À son arrivée à l’aéroport international de Ouagadougou, le responsable africain a été accueilli par le ministre burkinabè des Affaires étrangères, Karamoko Jean Marie Traoré, accompagné de l’ambassadeur du Burkina Faso auprès de l’Union africaine, Élysée Ouédraogo.
Mahamoud Ali Youssouf a présenté cette visite comme une démarche de rapprochement et de concertation avec un État membre de l’organisation. Selon lui, le Burkina Faso occupe une place particulière dans l’histoire africaine, étant considéré comme l’un des pays fondateurs de l’Organisation de l’unité africaine, ancêtre de l’actuelle Union africaine.
« Le Burkina est un État membre de notre Union africaine et fondateur de l’Unité africaine », a déclaré le président de la Commission de l’UA, estimant que son rôle était de venir « consulter et travailler avec le gouvernement » afin de trouver des solutions communes aux difficultés du continent.
« Réchauffement » progressif des relations
Au cours de son séjour, le dirigeant africain doit rencontrer les autorités burkinabè afin d’examiner les moyens de renforcer les relations entre Ouagadougou et l’organisation panafricaine. Les discussions devraient notamment porter sur les enjeux sécuritaires, la stabilité régionale et les mécanismes de coopération entre les États du Sahel et l’UA.
Cette visite intervient dans un contexte particulier.
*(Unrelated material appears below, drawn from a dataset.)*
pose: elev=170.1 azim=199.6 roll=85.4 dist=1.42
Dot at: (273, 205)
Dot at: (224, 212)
Le Burkina Faso a été suspendu des institutions de l’Union africaine en 2022, à la suite du changement de pouvoir intervenu dans le pays. Comme le Mali et le Niger, il a depuis renforcé sa coopération avec ses voisins sahéliens au sein de la Confédération des États du Sahel (AES).
Le déplacement de Mahamoud Ali Youssouf s’inscrit d’ailleurs dans une tournée auprès des pays membres de cette confédération. Après une première étape au Mali, il poursuit son déplacement au Burkina Faso, avec l’objectif affiché de favoriser le dialogue et de renforcer la solidarité africaine.
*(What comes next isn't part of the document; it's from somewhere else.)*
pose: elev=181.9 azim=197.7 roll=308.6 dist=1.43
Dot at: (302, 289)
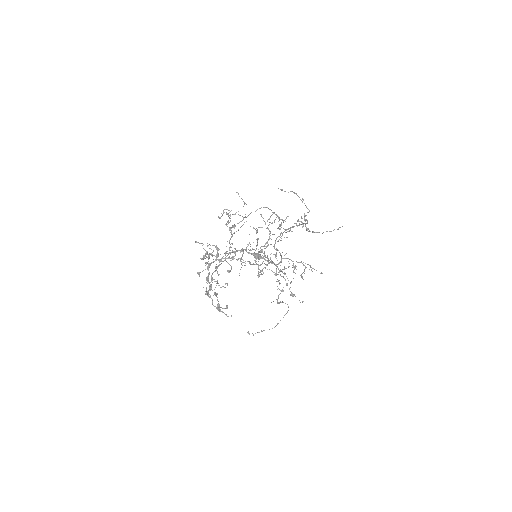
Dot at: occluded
Pour la diplomatie burkinabè, cette rencontre témoigne d’un « réchauffement » progressif des relations avec l’Union africaine. L’organisation continentale cherche de son côté à maintenir un canal de discussion avec les pays sahéliens confrontés à de graves défis sécuritaires, économiques et politiques.
Cette visite pourrait ainsi constituer une étape importante dans la reprise du dialogue entre Ouagadougou et Addis-Abeba, même si plusieurs questions restent ouvertes concernant la place future du Burkina Faso au sein des institutions africaines.